▸ **ACTION ITEM**:
Update the material below by replacing "chart" with "graph" and keeping everything else the same. Leave the pictures out of your answer.

▸ **EXERCISE MATERIAL**:
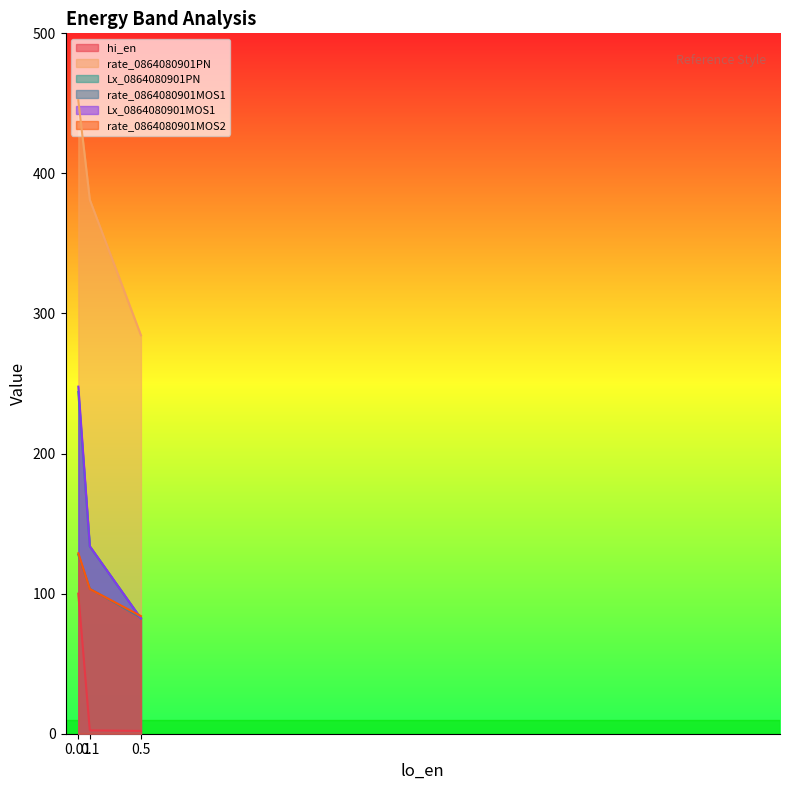

Reading right to left, transcribe all the data shown in this chart.

hi_en: 0.01=100.0	0.1=2.4	0.5=2.0
rate_0864080901PN: 0.01=452.2	0.1=381.2	0.5=284.4
Lx_0864080901PN: 0.01=243.9	0.1=133.8	0.5=82.3
rate_0864080901MOS1: 0.01=127.8	0.1=103.5	0.5=82.9
Lx_0864080901MOS1: 0.01=247.8	0.1=133.8	0.5=82.3
rate_0864080901MOS2: 0.01=128.8	0.1=103.3	0.5=84.0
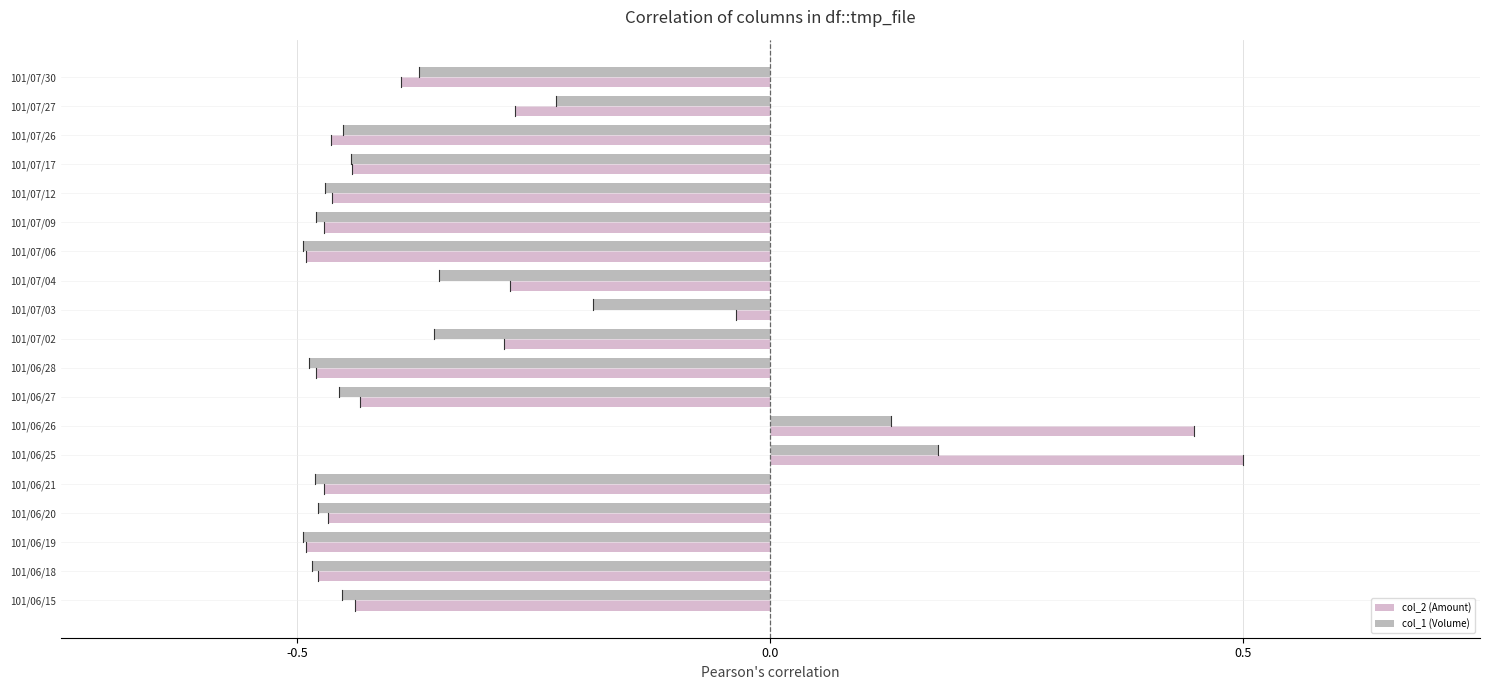

What is the total value across all series at 101/06/19?

-1.0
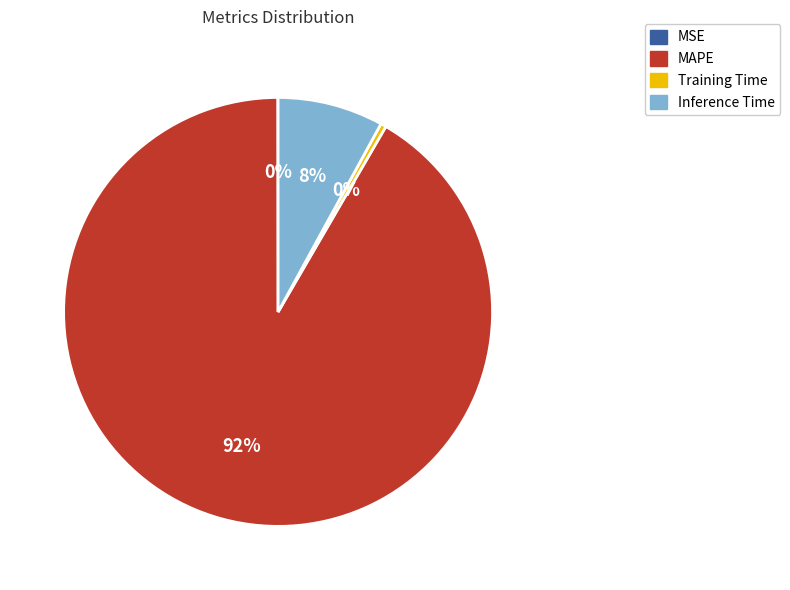

Which slice represents more than half of the pie?

MAPE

▸ **RESULT**:
Reading right to left, transcribe all the data shown in this graph.

hi_en: 0.01=100.0	0.1=2.4	0.5=2.0
rate_0864080901PN: 0.01=452.2	0.1=381.2	0.5=284.4
Lx_0864080901PN: 0.01=243.9	0.1=133.8	0.5=82.3
rate_0864080901MOS1: 0.01=127.8	0.1=103.5	0.5=82.9
Lx_0864080901MOS1: 0.01=247.8	0.1=133.8	0.5=82.3
rate_0864080901MOS2: 0.01=128.8	0.1=103.3	0.5=84.0

What is the total value across all series at 101/06/19?

-1.0

Which slice represents more than half of the pie?

MAPE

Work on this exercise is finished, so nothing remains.